→ TASK STATEMENT: Copy out all the lines of the data that hold the word "frac".

[Stored records]
Start of Block

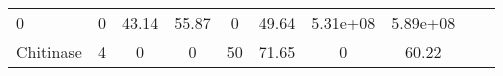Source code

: \documentclass[]{article}
\begin{document}
\begin{longtable}[]{@{}lccccccccc@{}}
\begin{minipage}[t]{0.08\columnwidth}
0\strut
\end{minipage} & \begin{minipage}[t]{0.08\columnwidth}\centering\strut
0\strut
\end{minipage} & \begin{minipage}[t]{0.08\columnwidth}\centering\strut
43.14\strut
\end{minipage} & \begin{minipage}[t]{0.08\columnwidth}\centering\strut
55.87\strut
\end{minipage} & \begin{minipage}[t]{0.08\columnwidth}\centering\strut
0\strut
\end{minipage} & \begin{minipage}[t]{0.08\columnwidth}\centering\strut
49.64\strut
\end{minipage} & \begin{minipage}[t]{0.08\columnwidth}\centering\strut
5.31e+08\strut
\end{minipage} & \begin{minipage}[t]{0.08\columnwidth}\centering\strut
5.89e+08\strut
\end{minipage}\tabularnewline
\begin{minipage}[t]{0.07\columnwidth}\raggedright\strut
Chitinase\strut
\end{minipage} & \begin{minipage}[t]{0.06\columnwidth}\centering\strut
4\strut
\end{minipage} & \begin{minipage}[t]{0.08\columnwidth}\centering\strut
0\strut
\end{minipage} & \begin{minipage}[t]{0.08\columnwidth}\centering\strut
0\strut
\end{minipage} & \begin{minipage}[t]{0.08\columnwidth}\centering\strut
50\strut
\end{minipage} & \begin{minipage}[t]{0.08\columnwidth}\centering\strut
71.65\strut
\end{minipage} & \begin{minipage}[t]{0.08\columnwidth}\centering\strut
0\strut
\end{minipage} & \begin{minipage}[t]{0.08\columnwidth}\centering\strut
60.22\strut
\end{minipage} & \begin{minipage}[t]{0.08\columnwidth}\centering\strut

\end{minipage}
\end{longtable}
\end{document}
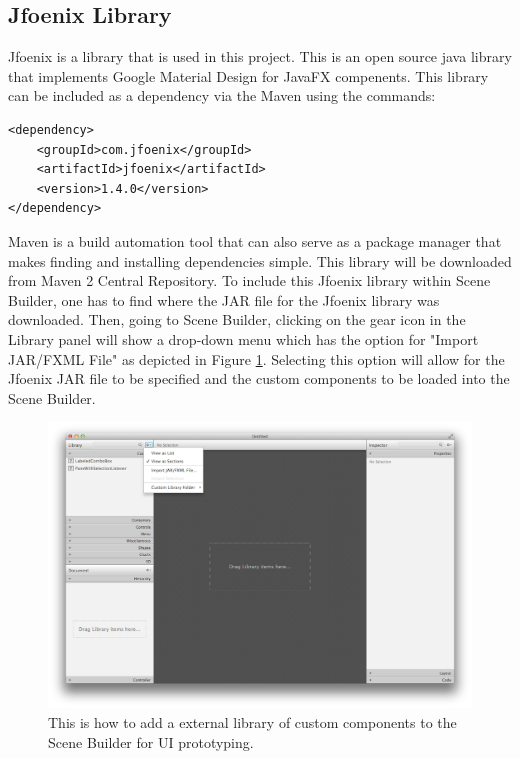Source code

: \subsection{Jfoenix Library}

Jfoenix is a library that is used in this project. This is an open source java library that implements Google Material Design for JavaFX compenents. This library can be included as a dependency via the Maven using the commands: 
\begin{lstlisting}
<dependency>
    <groupId>com.jfoenix</groupId>
    <artifactId>jfoenix</artifactId>
    <version>1.4.0</version>
</dependency>
\end{lstlisting}

Maven is a build automation tool that can also serve as a package manager that makes finding and installing dependencies simple. This library will be downloaded from Maven 2 Central Repository. To include this Jfoenix library within Scene Builder, one has to find where the JAR file for the Jfoenix library was downloaded. Then, going to Scene Builder, clicking on the gear icon in the Library panel will show a drop-down menu which has the option for "Import JAR/FXML File" as depicted in Figure \ref{fig:addLibrarySceneBuilder}. Selecting this option will allow for the Jfoenix JAR file to be specified and the custom components to be loaded into the Scene Builder. 
\begin{figure}[th]
\centering
\includegraphics[scale=0.35]{Figures/addLibrarySceneBuilder.png}
\caption{This is how to add a external library of custom components to the Scene Builder for UI prototyping.}
\label{fig:addLibrarySceneBuilder}
\end{figure}
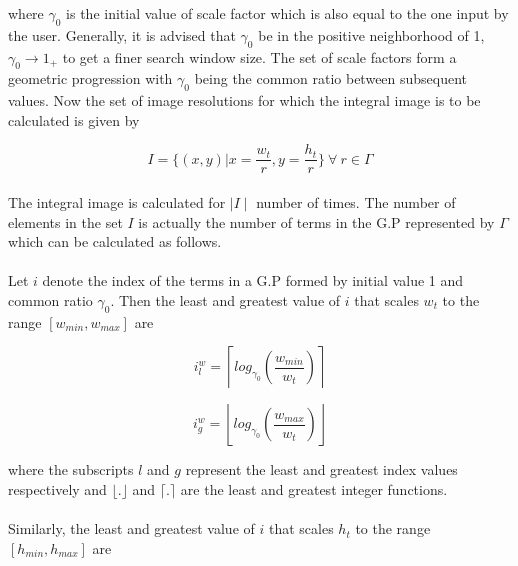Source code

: where $\gamma_0$ is the initial value of scale factor which is also equal to the one input by the user. Generally, it is advised that $\gamma_0$ be in the positive neighborhood of 1, $\gamma_0 \rightarrow 1_+$ to get a finer search window size. The set of scale factors form a geometric progression with $\gamma_0$ being the common ratio between subsequent values. Now the set of image resolutions for which the integral image is to be calculated is given by 

\begin{equation}
I = \{ (x, y) | x = \frac{w_t}{r}, y = \frac{h_t}{r}\} \ \forall \ r \in \Gamma
\label{eq2}
\end{equation} 


\paragraph{}
The integral image is calculated for $\mid I \mid$ number of times. The number of elements in the set $I$ is actually the number of terms in the G.P represented by $\Gamma$ which can be calculated as follows.

\paragraph{}
Let $i$ denote the index of the terms in a G.P formed by initial value 1 and common ratio $\gamma_0$. Then the least and greatest value of $i$ that scales $w_t$ to the range $[w_{min}, w_{max}]$ are 

\begin{equation}
i^w_l = \left \lceil log_{\gamma_0} \left ( \frac{w_{min}}{w_t} \right ) \right \rceil
\label{eq3}
\end{equation}

\begin{equation}
i^w_g = \left \lfloor log_{\gamma_0} \left ( \frac{w_{max}}{w_t} \right ) \right \rfloor
\label{eq4}
\end{equation}

where the subscripts $l$ and $g$ represent the least and greatest index values respectively and $\lfloor.\rfloor$ and $\lceil.\rceil$ are the least and greatest integer functions.

\paragraph{}
Similarly, the least and greatest value of $i$ that scales $h_t$ to the range $[h_{min}, h_{max}]$ are 

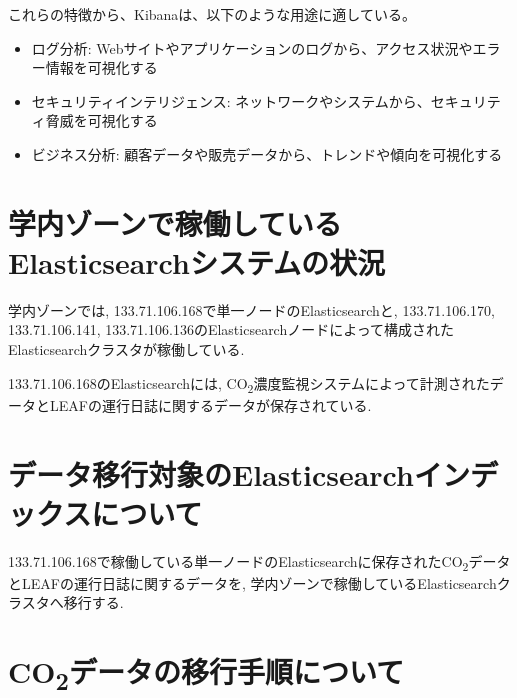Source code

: これらの特徴から、Kibanaは、以下のような用途に適している。

\begin{itemize}
  \item ログ分析: Webサイトやアプリケーションのログから、アクセス状況やエラー情報を可視化する
  \item セキュリティインテリジェンス: ネットワークやシステムから、セキュリティ脅威を可視化する
  \item ビジネス分析: 顧客データや販売データから、トレンドや傾向を可視化する
\end{itemize}

\section{学内ゾーンで稼働しているElasticsearchシステムの状況}
学内ゾーンでは, 133.71.106.168で単一ノードのElasticsearchと, 133.71.106.170, 133.71.106.141, 133.71.106.136のElasticsearchノードによって構成されたElasticsearchクラスタが稼働している.

133.71.106.168のElasticsearchには, CO\textsubscript{2}濃度監視システムによって計測されたデータとLEAFの運行日誌に関するデータが保存されている.



\section{データ移行対象のElasticsearchインデックスについて}

133.71.106.168で稼働している単一ノードのElasticsearchに保存されたCO\textsubscript{2}データとLEAFの運行日誌に関するデータを, 学内ゾーンで稼働しているElasticsearchクラスタへ移行する.

\section{CO\textsubscript{2}データの移行手順について}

End of Block

→ COMPLETED TASK:
I = \{ (x, y) | x = \frac{w_t}{r}, y = \frac{h_t}{r}\} \ \forall \ r \in \Gamma
i^w_l = \left \lceil log_{\gamma_0} \left ( \frac{w_{min}}{w_t} \right ) \right \rceil
i^w_g = \left \lfloor log_{\gamma_0} \left ( \frac{w_{max}}{w_t} \right ) \right \rfloor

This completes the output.